A fellow down at the far end of the tables said he struggles with leaving home for more than a week at a time to do his job. He becomes disconnected from family, church, his recovery community, those people to whom he routinely offers his experience, strength, and hope. The disconnect puts him into an emotionally precarious place. Was he speaking to me? Probably. I recall several times of profound disconnect when at great distances for extended times. I think about the hundreds of lives I intersect with on a regular basis, lives I would by default disconnect from if I were to leave for the winter.

My ad hoc consensus panel has me inclined to think I need to stay here over the winter, fragile precarious times for the homeless, destitute, marginalized unwanted of society. We often speak of simply suiting up and showing up. Perhaps showing up where I am expected to show up is where I should show up. No one is expecting me to do so on the far side of the world. Hundreds here do so daily. Could the will of God be this pragmatic, this simple? My daily lesson was not yet finished.

I left that meeting feeling well fortified by the wisdom of a dozen men who have learned the hard way how desperately important it is to stay safely in the center of God’s will. En route to a luncheon at the far end of town I was to discover God’s will is a faith journey, a journey of openness, of humility, of willingness, of honesty. It’s not a task or a place.

A small red car driven by a teenager blasted by on the rain-slick road and a nanosecond later it exploded into the life of a young mother and wife. Something quantum happens at such times. Parallel paths suddenly bend and intersect. One’s universe can suddenly become a microcosm, nothing else having been yet born in time. I was suddenly in God’s will in a way utterly profound. I was no longer in Australia or Anderson. I was in deep pain. Another’s.

There’s no more sacred honor than being called to carefully touch the pain of a tortured soul.

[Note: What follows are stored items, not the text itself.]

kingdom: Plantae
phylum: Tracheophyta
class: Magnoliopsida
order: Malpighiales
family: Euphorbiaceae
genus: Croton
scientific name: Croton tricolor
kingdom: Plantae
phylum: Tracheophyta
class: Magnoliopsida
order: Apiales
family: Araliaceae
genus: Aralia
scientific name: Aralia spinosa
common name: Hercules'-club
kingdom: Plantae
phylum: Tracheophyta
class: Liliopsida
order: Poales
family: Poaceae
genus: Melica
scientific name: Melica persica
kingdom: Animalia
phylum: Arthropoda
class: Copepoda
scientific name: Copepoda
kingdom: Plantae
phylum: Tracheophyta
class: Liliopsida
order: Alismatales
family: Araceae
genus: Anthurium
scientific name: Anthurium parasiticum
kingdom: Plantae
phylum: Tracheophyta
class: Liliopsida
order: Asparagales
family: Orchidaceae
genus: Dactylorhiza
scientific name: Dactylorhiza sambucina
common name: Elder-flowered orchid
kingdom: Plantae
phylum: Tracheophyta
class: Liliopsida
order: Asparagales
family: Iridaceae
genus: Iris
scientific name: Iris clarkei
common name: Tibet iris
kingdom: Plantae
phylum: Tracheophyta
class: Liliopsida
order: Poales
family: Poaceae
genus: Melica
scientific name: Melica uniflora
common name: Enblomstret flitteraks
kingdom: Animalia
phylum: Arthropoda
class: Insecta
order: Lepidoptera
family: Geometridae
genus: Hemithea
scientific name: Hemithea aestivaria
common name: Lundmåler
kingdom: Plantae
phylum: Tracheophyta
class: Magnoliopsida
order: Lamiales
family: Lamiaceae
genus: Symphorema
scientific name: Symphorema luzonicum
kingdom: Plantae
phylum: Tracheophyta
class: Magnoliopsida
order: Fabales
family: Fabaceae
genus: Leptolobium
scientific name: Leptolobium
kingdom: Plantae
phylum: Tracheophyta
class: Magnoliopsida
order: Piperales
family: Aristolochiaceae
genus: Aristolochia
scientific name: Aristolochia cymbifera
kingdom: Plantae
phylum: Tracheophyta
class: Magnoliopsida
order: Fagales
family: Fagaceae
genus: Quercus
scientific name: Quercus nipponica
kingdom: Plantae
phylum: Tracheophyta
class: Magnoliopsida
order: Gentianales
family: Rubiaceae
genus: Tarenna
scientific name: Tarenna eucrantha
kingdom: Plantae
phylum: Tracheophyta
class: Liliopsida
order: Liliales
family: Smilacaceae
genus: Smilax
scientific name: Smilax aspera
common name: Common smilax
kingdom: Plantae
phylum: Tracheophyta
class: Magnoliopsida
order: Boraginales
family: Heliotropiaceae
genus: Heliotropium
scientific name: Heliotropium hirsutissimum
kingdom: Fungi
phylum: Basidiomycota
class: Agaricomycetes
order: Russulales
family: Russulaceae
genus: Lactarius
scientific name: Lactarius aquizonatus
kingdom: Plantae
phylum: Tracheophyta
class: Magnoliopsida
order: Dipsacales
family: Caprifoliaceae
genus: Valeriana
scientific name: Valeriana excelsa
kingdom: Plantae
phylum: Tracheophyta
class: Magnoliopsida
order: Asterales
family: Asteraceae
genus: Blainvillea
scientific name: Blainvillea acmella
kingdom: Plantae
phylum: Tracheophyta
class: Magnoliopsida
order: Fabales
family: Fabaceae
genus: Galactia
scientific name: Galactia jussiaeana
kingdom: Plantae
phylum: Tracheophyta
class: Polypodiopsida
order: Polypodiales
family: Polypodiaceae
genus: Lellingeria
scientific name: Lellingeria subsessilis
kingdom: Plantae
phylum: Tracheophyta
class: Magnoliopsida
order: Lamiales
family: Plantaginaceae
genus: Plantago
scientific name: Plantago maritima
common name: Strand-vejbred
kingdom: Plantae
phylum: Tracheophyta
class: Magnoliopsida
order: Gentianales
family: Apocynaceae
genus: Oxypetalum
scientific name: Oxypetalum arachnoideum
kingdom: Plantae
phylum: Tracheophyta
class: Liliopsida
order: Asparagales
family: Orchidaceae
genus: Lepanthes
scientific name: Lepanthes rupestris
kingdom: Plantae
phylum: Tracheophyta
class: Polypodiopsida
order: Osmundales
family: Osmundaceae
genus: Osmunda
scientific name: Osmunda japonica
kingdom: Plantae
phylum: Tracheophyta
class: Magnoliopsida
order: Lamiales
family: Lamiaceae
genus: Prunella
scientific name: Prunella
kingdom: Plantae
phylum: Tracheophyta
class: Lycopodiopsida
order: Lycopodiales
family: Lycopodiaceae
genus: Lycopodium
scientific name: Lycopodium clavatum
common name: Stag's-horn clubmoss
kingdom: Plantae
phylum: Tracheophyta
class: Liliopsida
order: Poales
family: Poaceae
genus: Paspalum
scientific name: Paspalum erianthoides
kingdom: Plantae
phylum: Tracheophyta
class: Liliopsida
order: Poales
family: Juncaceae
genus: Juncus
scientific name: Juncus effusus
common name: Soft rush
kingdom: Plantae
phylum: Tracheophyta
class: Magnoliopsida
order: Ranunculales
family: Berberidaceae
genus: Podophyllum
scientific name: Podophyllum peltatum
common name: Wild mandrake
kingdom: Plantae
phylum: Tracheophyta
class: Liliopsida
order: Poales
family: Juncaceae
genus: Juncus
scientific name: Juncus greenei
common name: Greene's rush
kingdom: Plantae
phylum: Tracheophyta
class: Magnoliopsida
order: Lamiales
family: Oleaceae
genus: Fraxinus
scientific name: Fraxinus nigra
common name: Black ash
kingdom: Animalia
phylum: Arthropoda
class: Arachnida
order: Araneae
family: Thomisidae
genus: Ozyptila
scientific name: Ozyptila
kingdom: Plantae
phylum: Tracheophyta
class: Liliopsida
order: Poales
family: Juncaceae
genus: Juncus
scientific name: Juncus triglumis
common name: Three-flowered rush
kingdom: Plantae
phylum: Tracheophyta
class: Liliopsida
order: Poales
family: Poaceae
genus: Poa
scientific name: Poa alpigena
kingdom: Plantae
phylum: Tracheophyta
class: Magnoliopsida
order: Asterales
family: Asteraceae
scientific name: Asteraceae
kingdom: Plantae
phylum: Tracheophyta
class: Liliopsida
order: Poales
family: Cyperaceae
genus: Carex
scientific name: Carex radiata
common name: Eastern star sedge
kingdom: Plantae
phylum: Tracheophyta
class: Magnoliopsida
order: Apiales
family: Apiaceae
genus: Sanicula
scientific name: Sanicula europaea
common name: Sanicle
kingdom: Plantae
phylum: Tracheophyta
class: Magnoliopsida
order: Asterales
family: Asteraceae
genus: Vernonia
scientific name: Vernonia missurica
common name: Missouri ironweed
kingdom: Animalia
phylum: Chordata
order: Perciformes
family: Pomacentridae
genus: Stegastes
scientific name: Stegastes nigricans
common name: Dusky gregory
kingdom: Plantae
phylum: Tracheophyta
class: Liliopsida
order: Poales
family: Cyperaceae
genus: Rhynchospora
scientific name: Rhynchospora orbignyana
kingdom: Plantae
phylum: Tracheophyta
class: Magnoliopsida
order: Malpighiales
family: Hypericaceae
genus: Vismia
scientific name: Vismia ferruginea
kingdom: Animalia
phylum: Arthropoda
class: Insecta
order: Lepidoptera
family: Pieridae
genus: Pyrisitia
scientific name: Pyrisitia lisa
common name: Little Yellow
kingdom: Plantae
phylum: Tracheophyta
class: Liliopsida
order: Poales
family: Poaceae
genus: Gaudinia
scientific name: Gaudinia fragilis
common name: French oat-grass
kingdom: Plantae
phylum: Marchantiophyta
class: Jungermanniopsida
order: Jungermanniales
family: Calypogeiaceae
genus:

With my bare hands I tore out the shattered glass in a destroyed car to get to a mother shrieking in terror. While waiting forever for police, ambulance, and fire trucks to arrive I knew there was no other place in the universe I was to be. This was my universe. I was exactly where I was supposed to be doing exactly what I was supposed to be doing, leaning into that wrecked car. Over fifteen minutes I watched this precious soul’s terror sublimate into a tentative trust that she would be safe and go home to her husband once again, after a journey to the hospital. As I waited, with a crowd standing behind me, for the firemen to cut her out, I had the most extraordinary experience possible, utter liberation from self. I have never lived so fully in the moment. I was in a space without time. I was in God’s will.

I’m scheduled for a surgical consult next week to have one of my hands repaired. A month-old injury has only gotten worse and now needs surgical attention. When I left the scene I realized I had never given thought to my hands as I tore that glass out, quite liberated from myself. Later I looked at the specks of glass embedded in my hands, wondering if they were at all like cosmic dust from a newborn star.

The father of psychiatry, Carl Jung, described what are called vital spiritual experiences. “To me these occurrences are phenomena. They appear to be in the nature of huge emotional displacements and rearrangements. Ideas, emotions, and attitudes which were once the guiding forces of the lives of these men are suddenly cast to one side, and a completely new set of conceptions and motives begin to dominate them.” I can only hope this might have happened for me out there on the highway. Getting out of one’s self may just be the easiest way in the world to find God’s will.

I learned today life is so fragile. I learned today to love it deeply. Give hope. It’s the will of God, here and in Australia. No tickets required.